*Task to complete:* Retype the records line for line, starting at the line that contains "白石聖、デビュー10年目を迎えた現" and ending at the final line of the records.
---------- Given records ----------
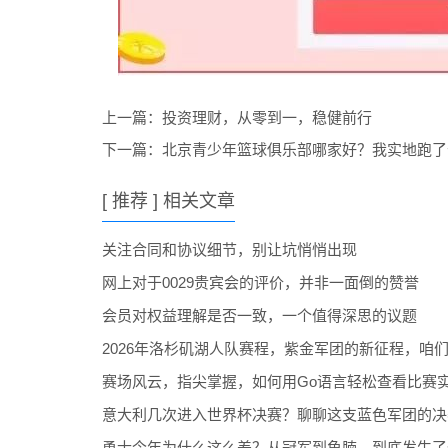
上一篇：
投资理财，从零到一，稳健前行
下一篇：
北京青少年篮球俱乐部哪家好？我实地跑了
[ 推荐 ] 相关文章
关注合同和协议细节，别让坑悄悄出现
网上对于0029贵宾会的评价，并非一面倒的赞誉
会员对权益理解是否一致，一个值得深思的议题
2026年洛杉矶湖人队赛程，紫金军团的新征程，咱
赛场风云，指尖掌握，如何用Go语言轻松查看比赛
意大利几次进入世界杯决赛？聊聊这支蓝色军团的决
勇士今年为什么这么差？从冠军到鱼腩，到底发生了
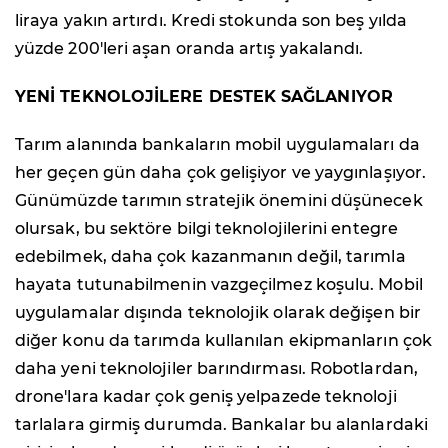
liraya yakın artırdı. Kredi stokunda son beş yılda
yüzde 200'leri aşan oranda artış yakalandı.
YENİ TEKNOLOJİLERE DESTEK SAĞLANIYOR
Tarım alanında bankaların mobil uygulamaları da
her geçen gün daha çok gelişiyor ve yaygınlaşıyor.
Günümüzde tarımın stratejik önemini düşünecek
olursak, bu sektöre bilgi teknolojilerini entegre
edebilmek, daha çok kazanmanın değil, tarımla
hayata tutunabilmenin vazgeçilmez koşulu. Mobil
uygulamalar dışında teknolojik olarak değişen bir
diğer konu da tarımda kullanılan ekipmanların çok
daha yeni teknolojiler barındırması. Robotlardan,
drone'lara kadar çok geniş yelpazede teknoloji
tarlalara girmiş durumda. Bankalar bu alanlardaki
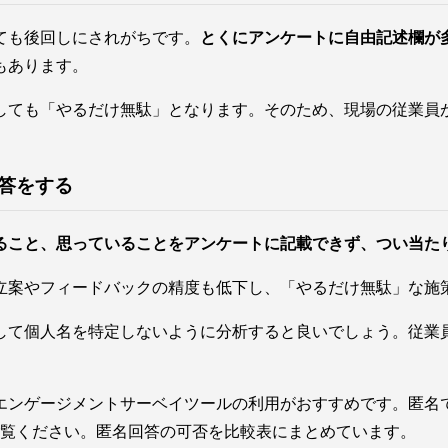
ても後回しにされがちです。
とくにアンケートに自由記述欄が
もあります。
しても「やるだけ無駄」となります。そのため、現場の従業員
答をする
ること、思っていることをアンケートに記載できず、つい当た
立案やフィードバックの精度も低下し、「やるだけ無駄」な施
して個人名を特定しないように分析すると良いでしょう。従業
エンゲージメントサーベイツールの利用がおすすめです。匿名
覧ください。匿名回答の可否を比較表にまとめています。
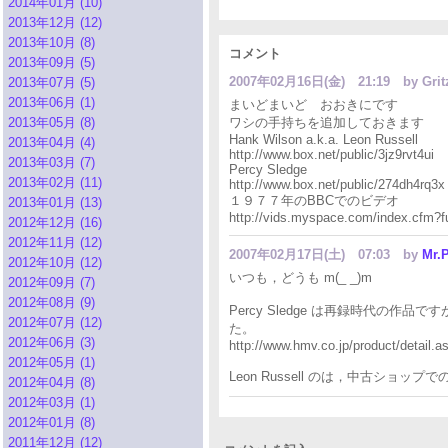
2014年01月 (10)
2013年12月 (12)
2013年10月 (8)
コメント
2013年09月 (5)
2007年02月16日(金) 21:19
by Gr
2013年07月 (5)
2013年06月 (1)
まいどまいど おおきにです
2013年05月 (8)
ワシの手持ちを追加しておきます
Hank Wilson a.k.a. Leon Russell
2013年04月 (4)
http://www.box.net/public/3jz9rvt4ui
2013年03月 (7)
Percy Sledge
2013年02月 (11)
http://www.box.net/public/274dh4rq3x
１９７７年のBBCでのビデオ
2013年01月 (13)
http://vids.myspace.com/index.cfm?f
2012年12月 (16)
2012年11月 (12)
2007年02月17日(土) 07:03
by
Mr.P
2012年10月 (12)
いつも，どうも m(_ _)m
2012年09月 (7)
2012年08月 (9)
Percy Sledge は再録時代の
2012年07月 (12)
た。
2012年06月 (3)
http://www.hmv.co.jp/product/detail.
2012年05月 (1)
Leon Russell のは，中古ショ
2012年04月 (8)
2012年03月 (1)
2012年01月 (8)
2011年12月 (12)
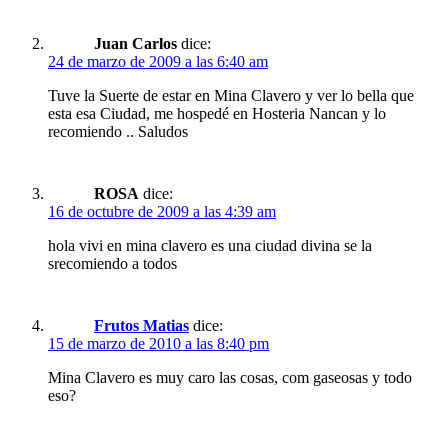
Juan Carlos
dice:
24 de marzo de 2009 a las 6:40 am
Tuve la Suerte de estar en Mina Clavero y ver lo bella que
esta esa Ciudad, me hospedé en Hosteria Nancan y lo
recomiendo .. Saludos
ROSA
dice:
16 de octubre de 2009 a las 4:39 am
hola vivi en mina clavero es una ciudad divina se la
srecomiendo a todos
Frutos Matias
dice:
15 de marzo de 2010 a las 8:40 pm
Mina Clavero es muy caro las cosas, com gaseosas y todo
eso?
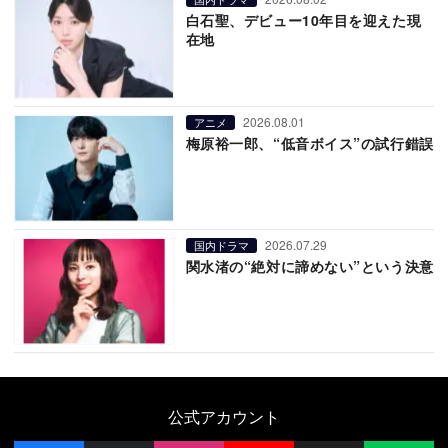
白石聖、デビュー10年目を迎えた現
在地
2026.08.01
アニメ
梅原裕一郎、“低音ボイス”の試行錯誤
2026.07.29
国内ドラマ
関水渚の“絶対に諦めない”という決意
公式アカウント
----------
*Written solution:*
白石聖、デビュー10年目を迎えた現
在地
2026.08.01
アニメ
梅原裕一郎、“低音ボイス”の試行錯誤
2026.07.29
国内ドラマ
関水渚の“絶対に諦めない”という決意
公式アカウント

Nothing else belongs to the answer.